The images above show one of the examples in the Chisel Repo. A multiplexor or mux for short is used to choose between two inputs. The first image shows a implementation of a multiplexor with two inputs, in0 and in1. They are both one bit in size. The sel bit then chooses between in0 and in1. If sel = 0 then out = in0, otherwise if sel = 1 then out = in1. After creating this module we can use it in another module to choose between 4 bits. To do this we now need two selection bits to choose which of the four inputs. Additionally writing in0, in1, in2, in3 is messy. So instead we use a Chisel Vec to say we want 4 inputs. This is similar to an array or list and we can access which bit that we want.
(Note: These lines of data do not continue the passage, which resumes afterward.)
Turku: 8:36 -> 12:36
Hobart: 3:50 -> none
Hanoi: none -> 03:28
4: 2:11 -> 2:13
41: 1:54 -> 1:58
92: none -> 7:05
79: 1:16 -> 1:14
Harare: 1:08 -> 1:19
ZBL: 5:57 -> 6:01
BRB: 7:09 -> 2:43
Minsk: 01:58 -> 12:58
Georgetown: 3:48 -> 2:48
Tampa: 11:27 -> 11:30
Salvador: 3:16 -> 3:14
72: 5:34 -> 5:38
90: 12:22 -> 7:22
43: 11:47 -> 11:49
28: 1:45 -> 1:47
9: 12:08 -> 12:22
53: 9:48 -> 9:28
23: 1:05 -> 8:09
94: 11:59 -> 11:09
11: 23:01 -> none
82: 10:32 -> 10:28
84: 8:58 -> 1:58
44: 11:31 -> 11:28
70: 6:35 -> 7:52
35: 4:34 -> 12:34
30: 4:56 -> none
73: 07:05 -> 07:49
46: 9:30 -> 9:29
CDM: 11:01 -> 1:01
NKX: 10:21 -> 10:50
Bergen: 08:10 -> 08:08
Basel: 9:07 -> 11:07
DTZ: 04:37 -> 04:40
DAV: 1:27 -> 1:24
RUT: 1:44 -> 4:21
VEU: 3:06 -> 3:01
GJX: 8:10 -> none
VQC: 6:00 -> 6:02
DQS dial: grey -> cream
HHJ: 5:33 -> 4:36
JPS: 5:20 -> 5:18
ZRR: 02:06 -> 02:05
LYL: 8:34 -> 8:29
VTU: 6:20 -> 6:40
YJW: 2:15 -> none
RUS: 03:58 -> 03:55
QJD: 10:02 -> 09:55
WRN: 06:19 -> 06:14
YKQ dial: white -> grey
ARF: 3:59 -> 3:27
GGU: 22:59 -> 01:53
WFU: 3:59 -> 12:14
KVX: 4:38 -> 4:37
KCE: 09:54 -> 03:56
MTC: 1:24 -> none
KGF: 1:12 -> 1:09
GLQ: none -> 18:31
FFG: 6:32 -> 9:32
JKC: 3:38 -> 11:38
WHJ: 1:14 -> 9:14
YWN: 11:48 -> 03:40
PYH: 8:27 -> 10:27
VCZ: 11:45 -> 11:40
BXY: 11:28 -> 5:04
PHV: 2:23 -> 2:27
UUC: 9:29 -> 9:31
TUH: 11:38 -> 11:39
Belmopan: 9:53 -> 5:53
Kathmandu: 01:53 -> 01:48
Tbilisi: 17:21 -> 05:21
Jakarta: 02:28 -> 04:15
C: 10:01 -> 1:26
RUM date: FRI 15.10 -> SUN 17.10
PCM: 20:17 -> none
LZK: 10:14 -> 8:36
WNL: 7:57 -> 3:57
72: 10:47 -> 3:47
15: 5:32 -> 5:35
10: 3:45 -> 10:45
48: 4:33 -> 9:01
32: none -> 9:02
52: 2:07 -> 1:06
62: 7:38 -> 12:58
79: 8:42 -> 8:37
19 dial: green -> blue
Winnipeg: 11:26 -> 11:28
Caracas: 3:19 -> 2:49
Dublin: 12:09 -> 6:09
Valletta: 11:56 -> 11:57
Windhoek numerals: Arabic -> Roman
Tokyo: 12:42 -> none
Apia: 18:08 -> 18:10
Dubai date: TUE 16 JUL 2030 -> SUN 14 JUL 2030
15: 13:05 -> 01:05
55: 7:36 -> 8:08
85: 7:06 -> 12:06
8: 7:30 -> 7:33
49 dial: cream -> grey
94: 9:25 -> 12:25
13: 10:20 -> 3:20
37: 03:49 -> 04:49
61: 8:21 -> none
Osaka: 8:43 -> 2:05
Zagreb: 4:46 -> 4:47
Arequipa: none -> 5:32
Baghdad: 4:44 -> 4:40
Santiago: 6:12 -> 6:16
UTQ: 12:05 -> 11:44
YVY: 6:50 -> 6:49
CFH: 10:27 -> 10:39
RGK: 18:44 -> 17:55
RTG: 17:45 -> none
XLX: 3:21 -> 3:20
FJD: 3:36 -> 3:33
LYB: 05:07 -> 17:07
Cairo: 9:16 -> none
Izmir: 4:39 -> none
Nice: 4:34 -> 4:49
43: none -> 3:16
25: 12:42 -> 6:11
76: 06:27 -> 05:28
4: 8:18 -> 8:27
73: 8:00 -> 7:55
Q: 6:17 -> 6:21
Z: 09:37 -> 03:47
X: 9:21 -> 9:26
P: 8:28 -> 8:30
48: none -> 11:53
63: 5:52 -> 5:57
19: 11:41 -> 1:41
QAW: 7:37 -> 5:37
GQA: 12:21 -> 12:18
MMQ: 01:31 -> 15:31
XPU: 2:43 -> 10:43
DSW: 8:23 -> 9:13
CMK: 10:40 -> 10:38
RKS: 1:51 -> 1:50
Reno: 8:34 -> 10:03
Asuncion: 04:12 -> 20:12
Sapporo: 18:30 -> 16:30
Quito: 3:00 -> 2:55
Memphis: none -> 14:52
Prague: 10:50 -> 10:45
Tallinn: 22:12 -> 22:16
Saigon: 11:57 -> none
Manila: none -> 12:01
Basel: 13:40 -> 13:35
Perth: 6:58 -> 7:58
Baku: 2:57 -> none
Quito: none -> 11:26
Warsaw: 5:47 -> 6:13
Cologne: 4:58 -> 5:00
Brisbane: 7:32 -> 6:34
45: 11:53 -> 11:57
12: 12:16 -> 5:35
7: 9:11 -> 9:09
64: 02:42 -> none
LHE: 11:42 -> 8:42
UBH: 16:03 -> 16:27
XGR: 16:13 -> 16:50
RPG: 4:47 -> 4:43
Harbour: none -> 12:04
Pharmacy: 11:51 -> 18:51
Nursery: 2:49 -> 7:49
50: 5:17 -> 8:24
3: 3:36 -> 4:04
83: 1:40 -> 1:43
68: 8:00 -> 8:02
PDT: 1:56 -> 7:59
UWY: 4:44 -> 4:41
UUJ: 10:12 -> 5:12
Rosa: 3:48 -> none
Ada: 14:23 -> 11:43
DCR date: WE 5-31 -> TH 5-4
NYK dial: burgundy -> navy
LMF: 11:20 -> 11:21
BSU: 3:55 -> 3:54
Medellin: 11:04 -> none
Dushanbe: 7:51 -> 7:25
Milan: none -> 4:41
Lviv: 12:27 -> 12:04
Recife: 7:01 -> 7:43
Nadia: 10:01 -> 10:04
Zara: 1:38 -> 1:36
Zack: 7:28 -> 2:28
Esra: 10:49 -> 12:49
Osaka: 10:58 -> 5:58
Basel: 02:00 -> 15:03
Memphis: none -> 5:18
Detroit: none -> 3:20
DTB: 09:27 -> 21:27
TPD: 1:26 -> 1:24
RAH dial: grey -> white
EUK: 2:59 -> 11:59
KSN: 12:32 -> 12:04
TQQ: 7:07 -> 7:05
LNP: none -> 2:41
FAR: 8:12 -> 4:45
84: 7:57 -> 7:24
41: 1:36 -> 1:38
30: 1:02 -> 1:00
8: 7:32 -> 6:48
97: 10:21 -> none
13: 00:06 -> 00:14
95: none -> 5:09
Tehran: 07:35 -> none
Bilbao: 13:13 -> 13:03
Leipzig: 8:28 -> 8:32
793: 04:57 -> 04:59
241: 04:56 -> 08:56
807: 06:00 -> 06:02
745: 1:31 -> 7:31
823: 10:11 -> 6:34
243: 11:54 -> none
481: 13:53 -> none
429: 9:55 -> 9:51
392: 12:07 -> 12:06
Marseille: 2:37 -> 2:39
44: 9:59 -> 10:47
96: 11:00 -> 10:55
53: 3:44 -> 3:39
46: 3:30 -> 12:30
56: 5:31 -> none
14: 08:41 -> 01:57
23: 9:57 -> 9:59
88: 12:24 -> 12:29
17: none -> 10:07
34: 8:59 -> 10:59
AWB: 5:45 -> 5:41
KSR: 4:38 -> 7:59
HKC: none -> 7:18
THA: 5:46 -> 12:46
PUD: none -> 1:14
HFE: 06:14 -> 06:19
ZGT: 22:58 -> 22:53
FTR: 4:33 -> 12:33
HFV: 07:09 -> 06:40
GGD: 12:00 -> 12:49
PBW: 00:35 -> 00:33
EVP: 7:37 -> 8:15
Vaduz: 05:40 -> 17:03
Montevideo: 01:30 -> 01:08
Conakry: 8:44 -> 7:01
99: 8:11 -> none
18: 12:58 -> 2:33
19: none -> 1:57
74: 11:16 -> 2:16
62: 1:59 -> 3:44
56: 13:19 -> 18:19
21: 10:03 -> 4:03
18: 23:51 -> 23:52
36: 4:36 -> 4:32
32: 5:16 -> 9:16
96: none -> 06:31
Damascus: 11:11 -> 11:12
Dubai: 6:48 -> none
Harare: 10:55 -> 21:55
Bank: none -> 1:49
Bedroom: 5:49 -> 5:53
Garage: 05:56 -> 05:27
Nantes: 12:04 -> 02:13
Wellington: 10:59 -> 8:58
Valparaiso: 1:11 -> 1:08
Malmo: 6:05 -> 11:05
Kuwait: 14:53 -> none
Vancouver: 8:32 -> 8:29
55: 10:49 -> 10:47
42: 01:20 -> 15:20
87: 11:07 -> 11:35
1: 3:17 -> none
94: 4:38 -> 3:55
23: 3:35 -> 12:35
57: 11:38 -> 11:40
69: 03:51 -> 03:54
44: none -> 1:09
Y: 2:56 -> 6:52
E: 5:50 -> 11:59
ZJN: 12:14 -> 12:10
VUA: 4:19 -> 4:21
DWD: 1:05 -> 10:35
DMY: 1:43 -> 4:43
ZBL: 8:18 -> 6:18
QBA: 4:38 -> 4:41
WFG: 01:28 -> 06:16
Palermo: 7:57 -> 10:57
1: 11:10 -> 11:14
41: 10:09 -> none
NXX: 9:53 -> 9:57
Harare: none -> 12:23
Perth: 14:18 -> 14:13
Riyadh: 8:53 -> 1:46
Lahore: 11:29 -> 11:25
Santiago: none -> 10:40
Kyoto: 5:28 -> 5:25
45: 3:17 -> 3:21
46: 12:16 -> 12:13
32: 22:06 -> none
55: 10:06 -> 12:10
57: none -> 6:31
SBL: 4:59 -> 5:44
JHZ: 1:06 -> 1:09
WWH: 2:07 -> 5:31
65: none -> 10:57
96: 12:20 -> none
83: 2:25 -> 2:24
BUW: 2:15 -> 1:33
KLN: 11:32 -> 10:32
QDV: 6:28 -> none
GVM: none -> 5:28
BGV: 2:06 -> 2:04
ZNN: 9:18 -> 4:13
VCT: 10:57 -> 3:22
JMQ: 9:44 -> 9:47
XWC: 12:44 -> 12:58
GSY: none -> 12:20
We now create three Mux2 modules and connect them to our inputs and outputs. This finishes the 4 bit mux.
Operators in Chisel
Something you may have noticed is the mixing of the "=" and ":=" in the examples. They mean two different things. The "=" is scala. In the example above the modules are created as scala objects. The ":=" is used to connect 'wires'. This is the Chisel operator saying that the value of something should be connected to the output of something else. There are a few more such as in if statements where "==" is typically used to compare two scala objects where as "===" is used to compare the values of two 'wires' in Chisel. See chisel-tutorial.pdf for more details.
Step 4: Testing in Chisel
One of the strongest features of Chisel is how easy it is to do a thorough test of each module. Consider the Mux4 test in the image above. It loops over all possible inputs. The function poke changes the values at the inputs of the Mux4 module. Next is a step. This is only really needed for modules with registers but put in here anyway for a demonstration. It increments the clock in your design passing the inputs through registers. Finally there is the expect function is used to test. It expects the output of the Mux4 and output calculated in the test to be the same producing a "PASSED" or "FAIL" depending on the outcome.
The nice thing about testing in Chisel is that it can generate into C. This allows your test cases to be completed quickly. Compared to running and looking at the waveform, it is much faster and neater to debug if you write the test cases carefully.
I recommend attempting the example problems in Chisel now. If you are new to hardware design keep in mind that everything is simultaneous. You are describing a structure in Chisel rather than instructions to execute. Go to the next step after you feel you understand the basic structure of how to write something in Chisel.
Step 5: A Tale of Two Languages
Some verilog programmers might get to this step and say "Ok, the testing thing is nice and Chisel looks pretty but I can still do it in verilog. Why should I change?". The thing I like most about chisel is how easy it is to write stuff that is parametrized. To understand how powerful this is you need to realize that you are actually programming in two languages simultaneously, Scala and Chisel. The scala is run first creating the connections for Chisel. Chisel then uses this scala generated design.
Looking at the example, bitWidth and useReg are variables in scala. When scala executes, these variables are assigned values by modules higher up. This allows you to declare this module once and use it everywhere when you need a pipeline stage or not and for variable width adds. This example is trivial but consider its extension to an adder tree of arbitrary size with various configurations of pipelining to fully appreciate what it can do.
Step 6: The Power of Chisel
This step is just showing off some of the neat things you can do with Chisel. The image attached shows a state machine with a scala decision to choose between the "and" or the "or" operation.
This is just some of the things you can do to dynamically change your design at compile time. One very powerful concept for dataflow applications is optional registers. Passing in an array of booleans to switch registers in and out allows you to explore the design space easily to find a way to maximize the clock frequency.